How do different structures on and in an animal’s body shape what it can detect? How does this sensory architecture influence which information is filtered, prioritised, or ignored?

I address these questions by combining SEM-based morphology, quantification, and behavioural assays to link microstructural diversity to information-gathering strategies and the limits and possibilities of perception.

How does variation in morphology—including the structure of antennules, eyes, claws, and other appendages—shape information gathering and sensory processing? What does this functional diversity mean for individual survival and fitness, and how does sensory diversity evolve?

I approach these questions through a combined approach, uniting imaging and morphometrics with behavioural and physiological assays. These functional analyses help reveal how structural variation affects sensory abilities and ecological trajectories.
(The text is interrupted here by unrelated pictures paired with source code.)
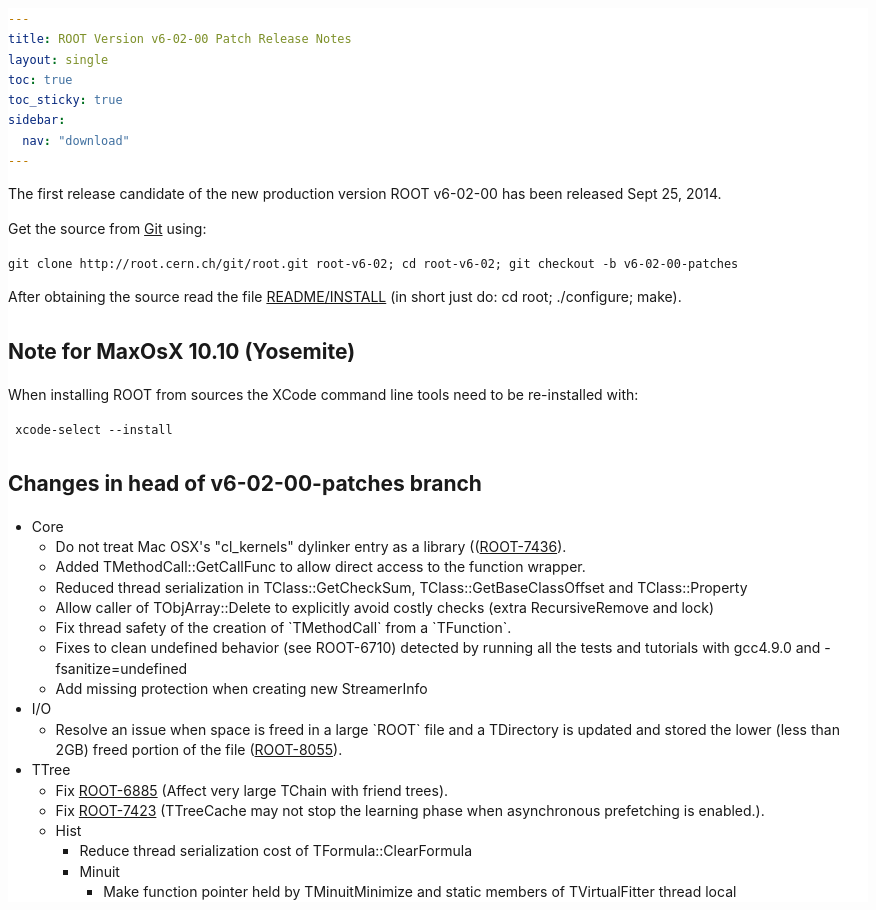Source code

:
 ```yaml
---
title: ROOT Version v6-02-00 Patch Release Notes
layout: single
toc: true
toc_sticky: true
sidebar:
  nav: "download"
---
```



<div>
<p>The first release candidate of the new production version ROOT v6-02-00 has been released Sept 25, 2014.</p>
<p>Get the source from <a href="/node/92" target="_blank">Git</a> using:</p>
<code>git clone http://root.cern.ch/git/root.git root-v6-02; cd root-v6-02; git checkout -b v6-02-00-patches </code>
<p>After obtaining the source read the file <a href="/node/103" target="_blank">README/INSTALL</a> (in short just do: cd root; ./configure; make).</p>
<h2>Note for MaxOsX 10.10 (Yosemite)</h2>
<p>When installing ROOT from sources the XCode command line tools need to be re-installed with:</p>
<code> xcode-select --install </code>
<h2>Changes in head of v6-02-00-patches branch</h2>
<ul>
	<li>Core
	<ul>
		<li>Do not treat Mac OSX's "cl_kernels" dylinker entry as a library ((<a href="https://sft.its.cern.ch/jira/browse/ROOT-7436" target="_blank">ROOT-7436</a>).</li>
                <li>Added TMethodCall::GetCallFunc to allow direct access to the function wrapper.</li>
                <li>Reduced thread serialization in TClass::GetCheckSum, TClass::GetBaseClassOffset and TClass::Property</li>
                <li>Allow caller of TObjArray::Delete to explicitly avoid costly checks (extra RecursiveRemove and lock)</li>
                <li>Fix thread safety of the creation of `TMethodCall` from a `TFunction`.</li>
                <li>Fixes to clean undefined behavior (see ROOT-6710) detected by running all the tests and tutorials with gcc4.9.0 and -fsanitize=undefined</li>
                <li>Add missing protection when creating new StreamerInfo</li>
	</ul>
	 </li>
         <li>I/O
         <ul>
              <li>Resolve an issue when space is freed in a large `ROOT` file and a TDirectory is updated and stored the lower (less than 2GB) freed portion of the file (<a href="https://sft.its.cern.ch/jira/browse/ROOT-8055" target="_blank">ROOT-8055</a>).</li>
	</ul>
	 </li>
         <li>TTree
         <ul>
              <li>Fix <a href="https://sft.its.cern.ch/jira/browse/ROOT-6885" target="_blank">ROOT-6885</a> (Affect very large TChain with friend trees).</li>
              <li>Fix <a href="https://sft.its.cern.ch/jira/browse/ROOT-7423" target="_blank">ROOT-7423</a> (TTreeCache may not stop the learning phase when asynchronous prefetching is enabled.).</li>
       </u>
        </li>
	<li>Hist
	<ul>
              <li>Reduce thread serialization cost of TFormula::ClearFormula</li>
      </u>
        </li>
	<li>Minuit
	<ul>
               <li>Make function pointer held by TMinuitMinimize and static members of TVirtualFitter thread local</li>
How do animals integrate sensory cues into behavioural decisions, and what happens when information becomes unreliable, disrupted or overwhelming?

I explore these processes through experiments that manipulate information availability, reliability, and density, revealing how animals navigate uncertainty and how sensory inputs translate into behavioural and physiological performance.

How does environmental change alter the information landscape animals rely on, and what are the consequences of noise, pollution, or degraded cues for sensory processing and resilience?

I investigate these disruptions to understand how altered information environments shape behaviour, flexibility, and ecological outcomes, connecting sensory biology to broader eco-evolutionary responses under anthropogenic stressors.